Financial news

MIA offering set at Lm1.40

During yesterday's trading session at the Malta Stock Exchange, investors focused their attention mainly on banking shares and sovereign debt.

Before the session opened, Malta International Airport announced that the government would be offering its second tranche of shares at the Lm1.40 level. The market reacted with a marked delay, as 8,548 shares were purchased across four transactions at Lm1.40, towards the very end of the session.

Lombard Bank shares shot up to a new record high as two investors swapped 1,158 shares among them at the Lm6.73 level. Lombard Bank shares have rallied sharply over the past few months as a sellers' strike has caused a liquidity crunch.

HSBC Bank Malta tumbled two per cent as bids failed to catch up with last week's gain. Activity was particularly low, with just 2,696 shares, having a market consideration of less than Lm17,000, being exchanged across eight transactions. The absolute majority of the day's trades were sale orders that hit a weak bid side forcing the price to lose 13c and close at Lm6.22.

Trading in Bank of Valletta shares was much steadier although here too, volume was relatively weak. During the session 2,530 shares changed hands without altering the previous closing price of Lm5.48,5.

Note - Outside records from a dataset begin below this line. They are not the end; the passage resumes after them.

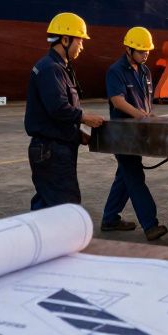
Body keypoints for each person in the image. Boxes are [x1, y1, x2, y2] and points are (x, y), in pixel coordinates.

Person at [24, 12, 105, 211]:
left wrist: (78, 134)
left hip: (52, 148)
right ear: (65, 39)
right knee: (65, 206)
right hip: (52, 150)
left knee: (46, 204)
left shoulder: (57, 67)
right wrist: (85, 118)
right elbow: (58, 108)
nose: (82, 46)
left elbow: (56, 113)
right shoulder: (51, 68)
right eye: (80, 41)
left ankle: (38, 231)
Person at [101, 26, 168, 240]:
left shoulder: (145, 71)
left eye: (147, 51)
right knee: (134, 176)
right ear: (128, 50)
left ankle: (110, 219)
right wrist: (140, 115)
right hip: (122, 135)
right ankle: (150, 225)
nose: (145, 54)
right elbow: (117, 101)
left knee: (125, 176)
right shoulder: (116, 71)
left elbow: (146, 101)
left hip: (138, 133)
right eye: (141, 51)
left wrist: (149, 115)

Elsewhere, the market failed to respond to Middlesea Insurance's healthy interim results which saw the company increase its interim pre-tax profits by 39.7 per cent to Lm2.1 million.

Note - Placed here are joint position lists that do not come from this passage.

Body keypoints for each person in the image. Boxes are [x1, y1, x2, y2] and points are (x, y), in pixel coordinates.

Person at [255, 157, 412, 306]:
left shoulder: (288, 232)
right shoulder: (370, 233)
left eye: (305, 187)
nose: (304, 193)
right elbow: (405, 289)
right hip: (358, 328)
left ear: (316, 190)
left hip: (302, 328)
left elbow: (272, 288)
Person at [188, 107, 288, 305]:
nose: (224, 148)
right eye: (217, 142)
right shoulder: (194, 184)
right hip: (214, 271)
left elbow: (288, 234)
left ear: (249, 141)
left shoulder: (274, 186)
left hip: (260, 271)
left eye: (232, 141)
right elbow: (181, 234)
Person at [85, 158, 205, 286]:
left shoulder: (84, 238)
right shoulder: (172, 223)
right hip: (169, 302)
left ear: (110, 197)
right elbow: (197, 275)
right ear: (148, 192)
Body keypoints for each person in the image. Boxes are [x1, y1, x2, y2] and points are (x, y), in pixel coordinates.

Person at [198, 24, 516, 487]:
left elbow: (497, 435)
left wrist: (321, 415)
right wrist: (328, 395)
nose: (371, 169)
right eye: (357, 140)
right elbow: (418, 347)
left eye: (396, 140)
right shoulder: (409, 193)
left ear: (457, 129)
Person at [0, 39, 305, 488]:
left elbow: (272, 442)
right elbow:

Tokyo shares slip on profit-taking

European equities gave back some of the previous session's gains yesterday after a lacklustre close on Wall Street followed a late recovery for crude oil prices. The FTSE Eurofirst 300 was down 0.2 per cent at 1,219.74, while Frankfurt's Xetra Dax fell 0.5 per cent to 4,973.13. In Paris, the CAC 40 was 0.4 per cent lower at 4,549.29, but London's FTSE 100 climbed 0.2 per cent to 5,462.9. A bullish trading update from mobile phone company 02 helped London equities to a fresh four-year high yesterday.

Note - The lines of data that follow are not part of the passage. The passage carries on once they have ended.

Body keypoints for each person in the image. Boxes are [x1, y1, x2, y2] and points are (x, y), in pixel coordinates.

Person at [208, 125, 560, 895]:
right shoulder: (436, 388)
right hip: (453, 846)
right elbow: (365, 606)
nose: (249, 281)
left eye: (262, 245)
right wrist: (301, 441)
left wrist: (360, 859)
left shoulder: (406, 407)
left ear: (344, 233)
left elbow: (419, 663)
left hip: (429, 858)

Crude oil prices recovered some poise in late trade on Monday as speculators bet on a slow recovery of US production output, driving Nymex West Texas Intermediate back above $66 a barrel. This led to stocks on Wall Street paring their gains, leaving the Dow Jones Industrial Average up 0.2 per cent to 10,443.63 and the Nasdaq Composite up 0.2 per cent to 2,121.46.

Tokyo shares finished slightly lower yesterday as investors took profits after the market reached fresh four-year highs in the previous session. The benchmark Nikkei 225 average was down 0.6 per cent to 13,310.04, while the broader Topix index was 0.7 per cent lower at 1,376.70.

Share of steelmakers and banks bucked the downward trend, on optimism that next Monday's Tankan survey will show that confidence among Japan's large manufacturers has picked up.